The think tank report argues these include downplaying the impact and viability of alternative energy, promoting consumer choice and market solutions, and portraying renewables as a risk to energy security and affordability

“This playbook has been used for a very long time, and it’s proved to be very effective with policymakers,” said Tom Holen, energy transition program manager at InfluenceMap. Their report argues these strategies likely succeeded in delaying the energy transition, by slowing the growth of renewables and electric vehicles

Today most of their public influence campaigning is taking place through PR agencies, marketing firms, sponsored content and advertorial in media outlets, as well as subtler approaches such as supporting think tanks or academics, said Jennie King, director of climate disinformation research and policy at the Institute for Strategic Dialogue, a London-based think tank. 

Are oil and gas companies helping to tackle emissions?

Oil and gas contributed over 50% of global emissions from fuel combustion in 2022, according to the IEA. 

Yet oil and gas majors have argued they have a key role in the clean energy transition, highlighting investments in renewables and technologies such as carbon capture — which uses chemical reactions to remove carbon dioxide directly from the air and from places like power plants — and hydrogen, as well as pledges for net-zero emissions by 2050.

However, the IEA has criticized oil and gas companies for watching the energy transition from the sidelines. 

Clean energy spending by oil and gas companies grew to around $30 billion in 2023, but this represents just 4% of their capital expenditure, according to the IEA. 

While scientists have said the use of CO2-removal technologies will be “unavoidable” if we want to achieve net-zero emissions, critics warn carbon capture technologies would need rapid expansion to have a meaningful impact. Current estimates say the technology captures between 0.1 and 0.2% of global emissions.

And although hydrogen doesn’t release any direct greenhouse gas emissions when used as a fuel, the processes used to produce it often do. 

Smoking chimney stacks of an oil refenery, United Kingdom, Wales
Carbon capture and storage (CCS) has been touted as a way to bring down emissions, but the technology is still in its infancy and can only suck a tiny fraction of CO2 out of the atmosphereImage: blickwinkel/IMAGO

While some of the big oil and gas companies are planning production to peak or decline in the long term, there’s a general trend towards increasing it in the short term, suggests research from think tank, Carbon Tracker. 

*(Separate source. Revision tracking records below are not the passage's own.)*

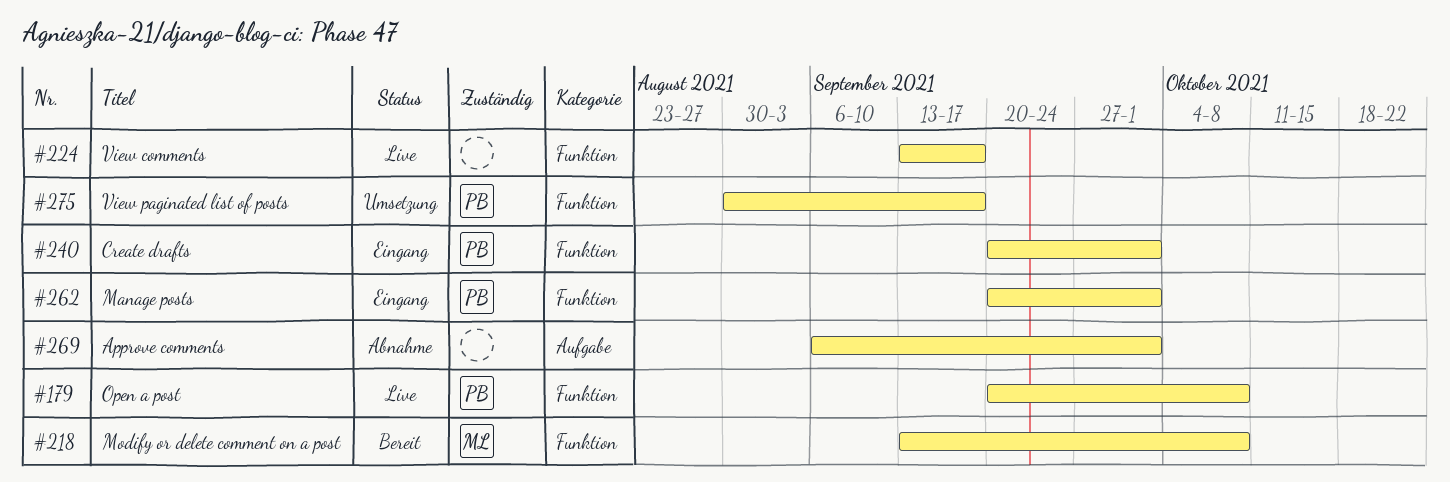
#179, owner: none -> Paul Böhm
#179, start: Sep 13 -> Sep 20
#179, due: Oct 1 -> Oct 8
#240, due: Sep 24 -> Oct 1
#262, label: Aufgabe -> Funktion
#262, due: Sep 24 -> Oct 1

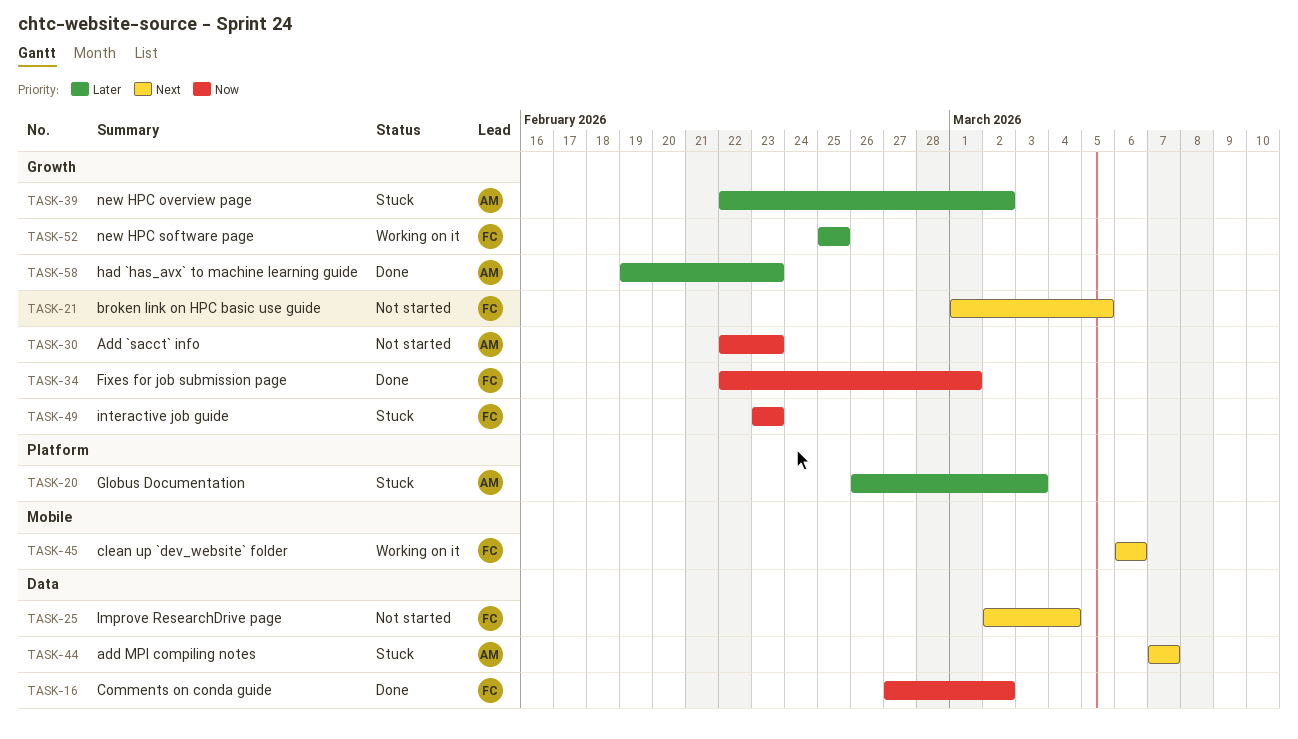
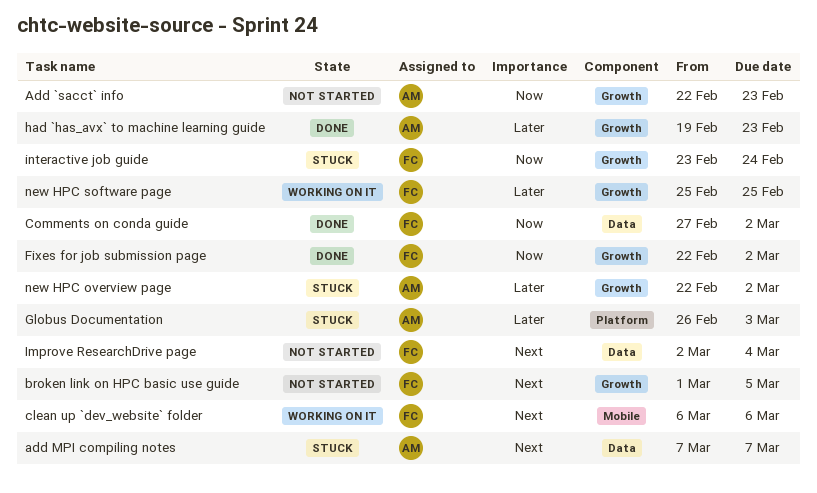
Fixes for job submission page, due: Mar 1 -> Mar 2
interactive job guide, due: Feb 23 -> Feb 24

An estimated 96% of oil and gas companies are exploring and developing new reserves across 129 countries, according to databases tracking fossil fuel companies published by Urgewald, a German environmental and human rights NGO.

The NGO says the expansion would unlock the equivalent of 230 billion barrels of untapped oil and gas. Producing and burning this, they calculated, would release 30 times as much as the EU’s annual greenhouse gas emissions.

In terms of production “the oil and gas industry is the largest it has ever been,” said Nils Bartsch, head of oil and gas research at Urgewald.